We build stable artifacts approximately once every 6 weeks. While I believe the CI platform we're currently on, Pipelines, does not have strict timeouts, I would rather avoid having to wait for more than the existing 4+ hours for a full stable build. Plus, optimizations in this area are plausibly likely to introduce regressions, right? I guess that might be rare, but I believe it is non-theoretical that changes to codegen units in how we build the compiler have caused bugs in the past; I could be wrong about this claim.
I grepped for past PRs and I have no idea what's the current state of distribution builds: it seems the last documented change was https://github.com/rust-lang/rust/issues/45444, which means that codegen-units=1
and lto=no
? (Of course that seems a bit old, which is weird.)
What is the current state?
@nnethercote to add to what @Mark-Simulacrum already mentioned I personally think we also derive a lot of value from stable/beta/nightly releases all being produced exactly the same way. That way we can exclude a class of bugs where stable releases are buggy due to how they're built but beta/nightly don't have the same bugs. (for example this would help prevent a showstopper bug on either beta or stable). There's also enough users of non-stable that producing quite-fast compilers on nightly and such is relatively important.

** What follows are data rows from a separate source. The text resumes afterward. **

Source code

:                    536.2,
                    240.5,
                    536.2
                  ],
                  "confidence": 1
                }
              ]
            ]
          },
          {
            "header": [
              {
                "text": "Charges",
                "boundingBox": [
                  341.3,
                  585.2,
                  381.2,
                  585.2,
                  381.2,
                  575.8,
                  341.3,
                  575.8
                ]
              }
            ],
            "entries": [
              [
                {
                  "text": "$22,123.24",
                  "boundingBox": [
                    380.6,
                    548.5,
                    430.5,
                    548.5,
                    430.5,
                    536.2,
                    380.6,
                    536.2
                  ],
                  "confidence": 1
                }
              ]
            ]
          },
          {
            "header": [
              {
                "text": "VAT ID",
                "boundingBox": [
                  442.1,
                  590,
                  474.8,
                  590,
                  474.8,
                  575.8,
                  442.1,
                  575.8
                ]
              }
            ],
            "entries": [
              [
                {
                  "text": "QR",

If we try to build a full release every night, however, that's where it gets pretty onerous to make release builds slower. That'd happen at least once a day (multiple times for stable/beta), and that runs the risk of being even slower than we currently are, which is already sort of unbearably slow :(
@ishitatsuyuki I believe the current state is that libstd is built with one CGU and all rustc crates are built with 16 CGUs and have ThinLTO enabled for each crate's set of CGUs.
I agree that we should release what we regularly test. Thanks for pointing that out.
Here's a possibly interesting thought: PGO speeds up Firefox quite a bit (5-10%). Maybe it would be possible to harness PGO for our LLVM builds? We rebuild LLVM only very infrequently and fall back on a cached version for the rest of the time. We just would need a way to fill the cache with a PGO'ed version of LLVM (which is kind of complicated I guess).
Anyway, a starting point would be to do a local test and see if there are actual performance improvements to be had.
-Clinker-plugin-lto -Clinker=clang -Clink-arg=-fuse-ld=lld
generate a broken rustc
:
rustc[2418] trap invalid opcode ip:7efd8ca7cef8 sp:7efd87acfa40 error:0 in libstd-71e59b47b634435d.so[7efd8ca45000+83000]
It execute to a ud2
instruction
Most helpful comment
To make sure we set expectations, the 10% number of perf is not 10% slower, it's "executes 10% more instructions". The change in the number of instructions is often an indicator that there could be a regression but it does not translate to a 10% slowdown in literal wall time. For example the wall-time measurements for that commit shows the worst regression, percentage-wise, as 0.49s to 0.56s. Large benchmarks like servo-style-opt got at worse 3.8% slower in a clean build from scratch, going from 75 to 78 seconds.
I mean to point this out in terms of reducing the number of codegen units or PGO or those sorts of optimizations aren't really silver bullets. They're incredibly expensive optimizations for a few seconds here and there as opposed to major optimizations across the board.